Son of Austrian refugees and born and raised in Brooklyn, NY,
Israel Singer came to the World Jewish Congress from the academic
community. He taught Political Science and Middle Eastern Studies
at the City University of New York and, from 1969 to 1971, taught
Political Theory in the Department of Politics at BarIlan University
in Israel. He made two brief departures from the academic world,
to serve in the office of the Mayor of New York during the Lindsay
Administration and, later, to assist President Ford’s Administration
during his reelection campaign.
Mr. Singer, a rabbi ordained in 1964 at Yeshiva Torah voDaath,
describes his religious views as “… not by nature
hard line, not uncompromising, but they are principled. I try
to run my life with a relatively fundamentalist view. I go by
a Zionist national ideology, but I am very far to the right on
religious principles. I wouldn’t even classify myself as
Modern Orthodox. I don’t belong to a ‘one-size-fits-all’
Judaism.”
Mr. Singer speaks to world leaders with the same respect, tone
and clarity he uses with rabbis and students, and his agenda never
changes. It is always to protect the Jewish people, to guarantee
Jewish freedom and to get justice for the Jews. Paul A. Volcker,
former head of the Federal Reserve Bank, who worked with Mr. Singer
on the investigation of Swiss banks, says “He’s imbued
with a strong sense of mission, and carries it out with energy,
effectiveness and goodwill.”
Mr.
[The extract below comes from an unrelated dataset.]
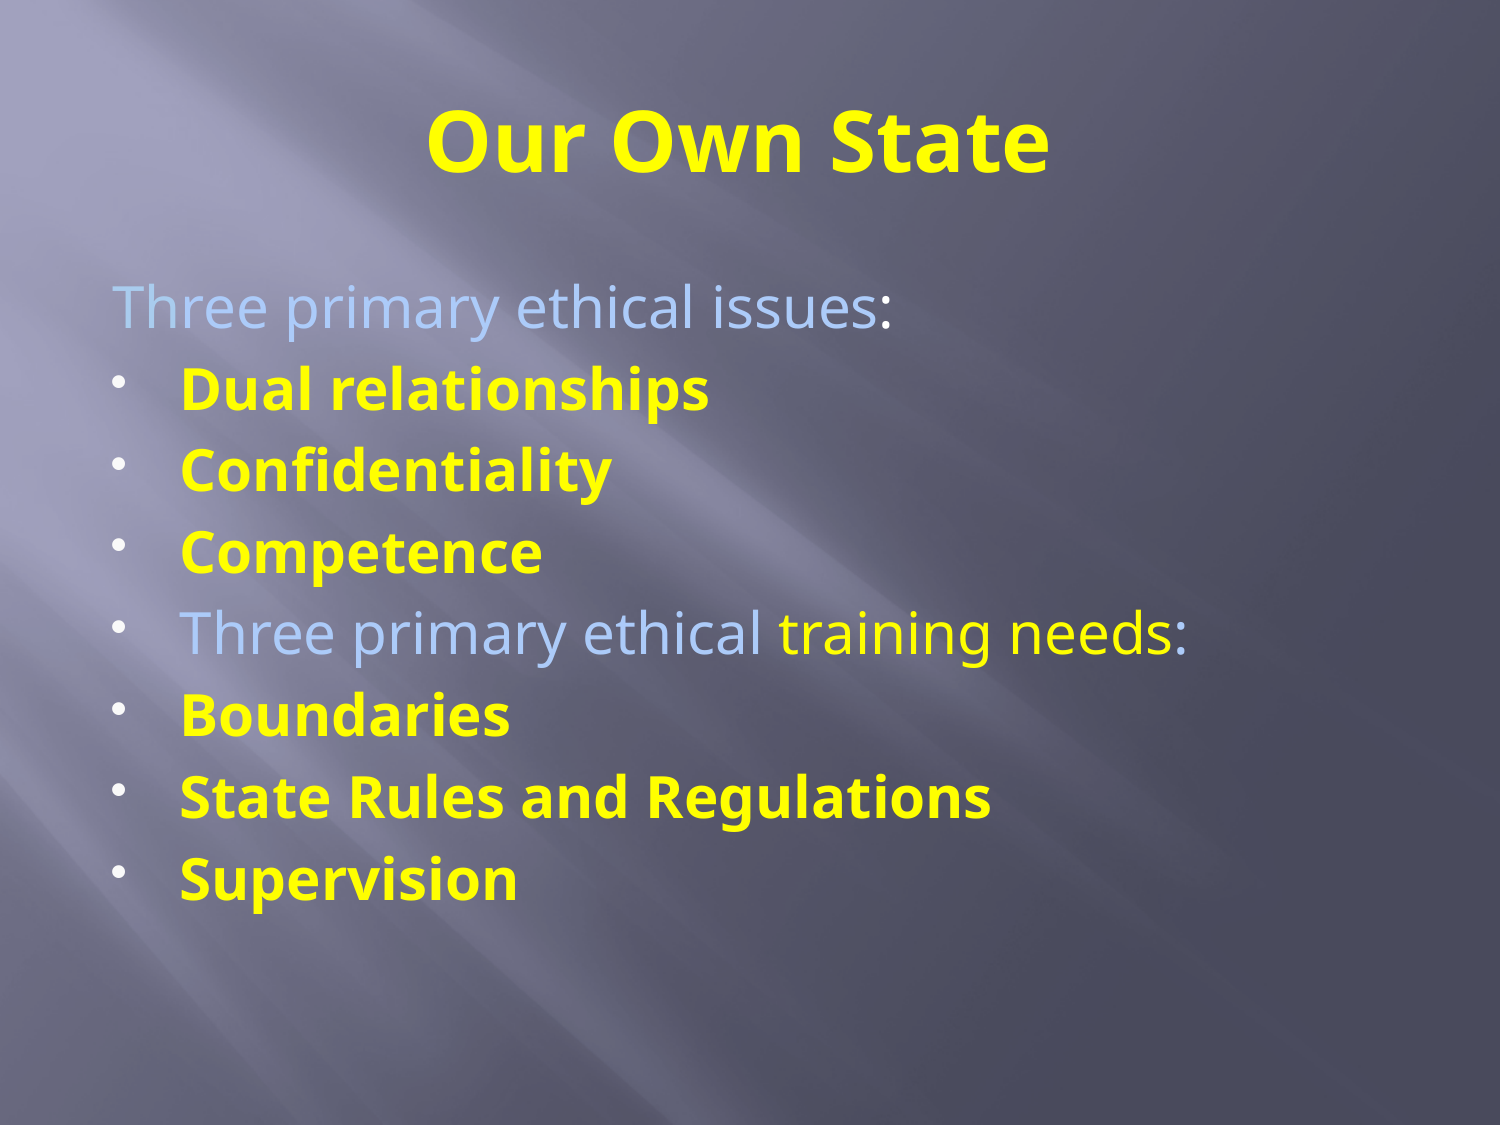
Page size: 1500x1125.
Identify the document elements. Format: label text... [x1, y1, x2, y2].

list Three primary ethical issues: Dual relationships Confidentiality Competence Three primary ethical training needs: Boundaries State Rules and Regulations Supervision [75, 262, 1425, 1035]
title Our Own State [75, 45, 1425, 233]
Singer met WJC founder president Nahum Goldmann in 1969,
when Goldmann was trying to make contact with the Russians in
order to make peace after the 1967 war. Mr. Singer was an activist
on behalf of Soviet Jewry. He then became a WJC expert on East-
West relations, then an operative, and then the WJC’s major
activist, which is about the time Edgar M. Bronfman joined the
World Jewish Congress and their collaboration began.
Within the framework of his WJC activity, during the last few
years Mr. Singer has traveled in excess of a million miles and
has visited almost every Jewish community on all continents. His
was the first official visit by a representative of an international
Jewish organization to the then Soviet Union, where he negotiated
in Moscow with top authorities and was instrumental in the release
of well-known Prisoners of Zion.
As chairman of the World Jewish Restitution Organization, he
has maintained negotiations to benefit Holocaust survivors and
heirs of Holocaust victims around the world. He has negotiated
with Germany and Austria for pensions and restitution for survivors.
He has called on the governments of countries of Eastern Europe
and the former Soviet Union concerning restitution of Jewish communal
and private property confiscated during the Nazi period and subsequently
the Communist regimes. And he continues to be key in obtaining
from the Swiss and other implicated countries landmark agreements
and settlement for the return of all assets to the rightful heirs
of Holocaust victims.
In October 2001, Israel Singer was appointed Chairman of the World
Jewish Congress Governing Board. In April 2002, he was elected
president of the Conference on Jewish Material Claims against
Germany, the “Claims Conference.” And in June 2002,
he was elected chairman of IJCIC, the International Jewish Committee
for Interreligious Consultations.
In February 2006 he became Chairman of the WJC Policy Council.
He and his wife Evelyne have five children and a number of grandchildren.